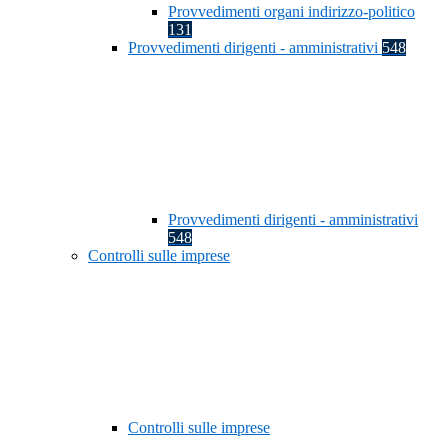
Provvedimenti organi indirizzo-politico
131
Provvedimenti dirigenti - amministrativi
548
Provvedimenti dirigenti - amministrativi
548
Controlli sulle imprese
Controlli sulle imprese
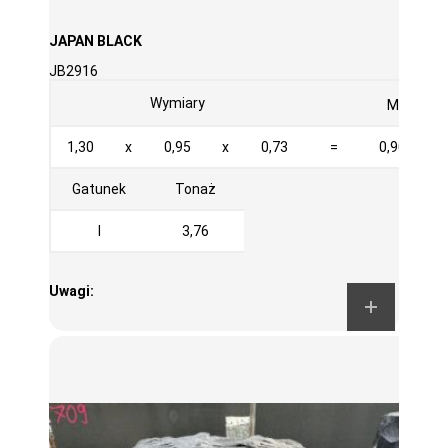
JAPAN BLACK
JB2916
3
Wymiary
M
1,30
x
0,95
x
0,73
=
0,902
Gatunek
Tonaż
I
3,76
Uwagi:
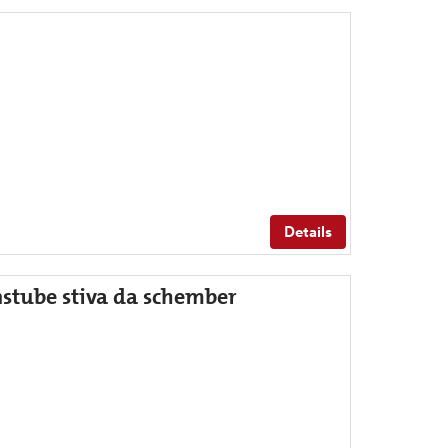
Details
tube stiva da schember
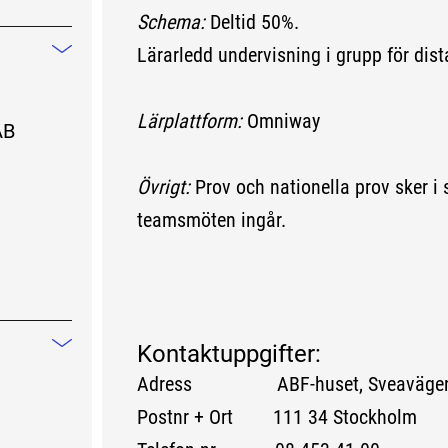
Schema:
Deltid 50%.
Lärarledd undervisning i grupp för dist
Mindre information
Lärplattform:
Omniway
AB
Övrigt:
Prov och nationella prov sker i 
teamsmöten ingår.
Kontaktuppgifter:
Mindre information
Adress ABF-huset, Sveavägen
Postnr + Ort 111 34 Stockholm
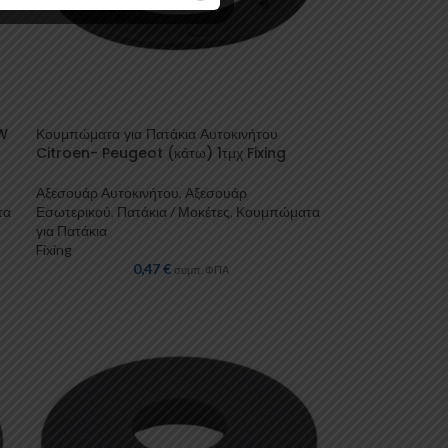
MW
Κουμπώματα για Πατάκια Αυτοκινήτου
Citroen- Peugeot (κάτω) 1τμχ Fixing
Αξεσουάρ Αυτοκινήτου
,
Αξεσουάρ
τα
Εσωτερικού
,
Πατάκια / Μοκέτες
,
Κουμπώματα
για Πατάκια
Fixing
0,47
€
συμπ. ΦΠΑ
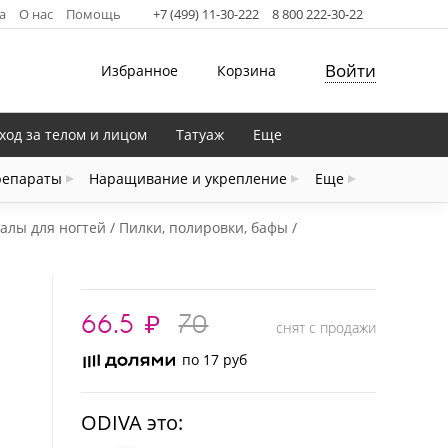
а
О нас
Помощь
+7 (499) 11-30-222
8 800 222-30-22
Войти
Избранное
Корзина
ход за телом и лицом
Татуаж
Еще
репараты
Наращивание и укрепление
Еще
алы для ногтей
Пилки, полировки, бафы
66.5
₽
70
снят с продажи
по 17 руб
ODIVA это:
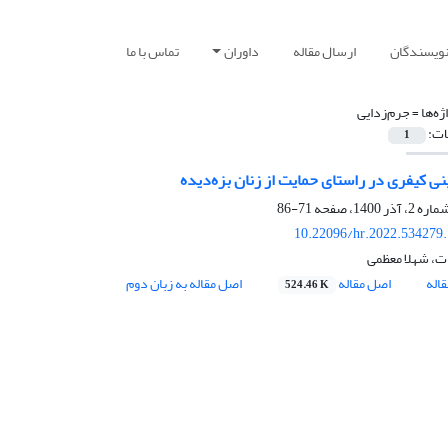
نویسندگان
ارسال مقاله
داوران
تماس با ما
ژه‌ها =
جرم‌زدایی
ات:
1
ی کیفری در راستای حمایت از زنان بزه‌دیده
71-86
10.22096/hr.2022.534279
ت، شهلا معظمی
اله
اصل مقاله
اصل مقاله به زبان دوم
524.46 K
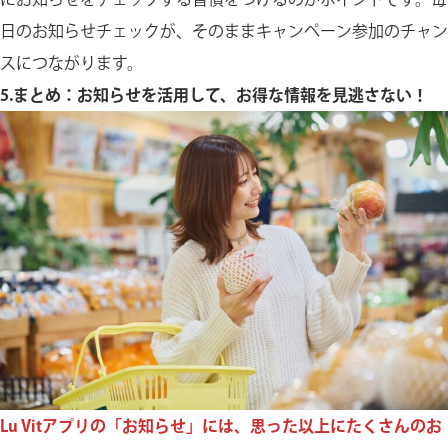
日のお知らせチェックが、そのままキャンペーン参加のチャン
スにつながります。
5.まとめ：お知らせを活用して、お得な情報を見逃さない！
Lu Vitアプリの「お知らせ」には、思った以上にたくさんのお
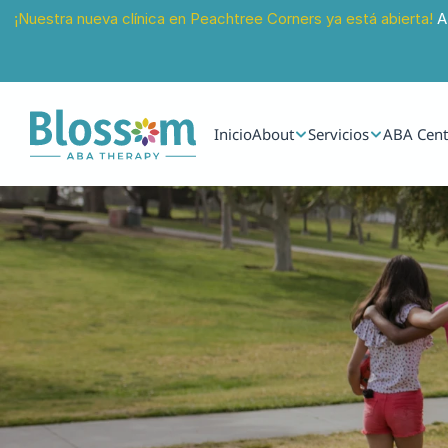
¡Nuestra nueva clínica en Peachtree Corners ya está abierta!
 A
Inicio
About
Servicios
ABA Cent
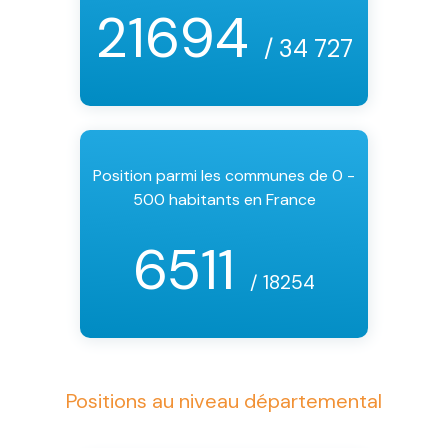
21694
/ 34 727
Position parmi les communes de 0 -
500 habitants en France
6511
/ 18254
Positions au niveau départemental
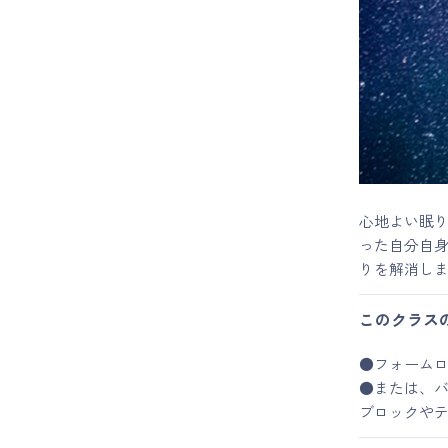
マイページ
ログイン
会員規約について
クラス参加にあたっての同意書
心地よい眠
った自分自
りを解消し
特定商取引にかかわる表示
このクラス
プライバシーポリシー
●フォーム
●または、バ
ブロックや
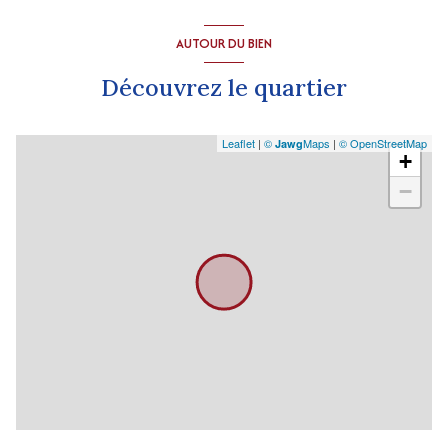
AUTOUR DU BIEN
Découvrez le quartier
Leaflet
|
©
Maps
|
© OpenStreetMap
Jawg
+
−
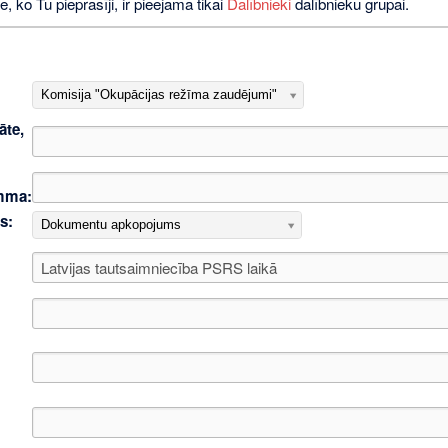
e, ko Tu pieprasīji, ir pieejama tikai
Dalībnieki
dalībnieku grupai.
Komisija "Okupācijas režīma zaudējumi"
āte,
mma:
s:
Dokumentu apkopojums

***

_Exercise directions_: Pick out each line in the data above that contains the word "Κουμπώματα".

_Solution to this problem_:
Κουμπώματα για Πατάκια Αυτοκινήτου
Κουμπώματα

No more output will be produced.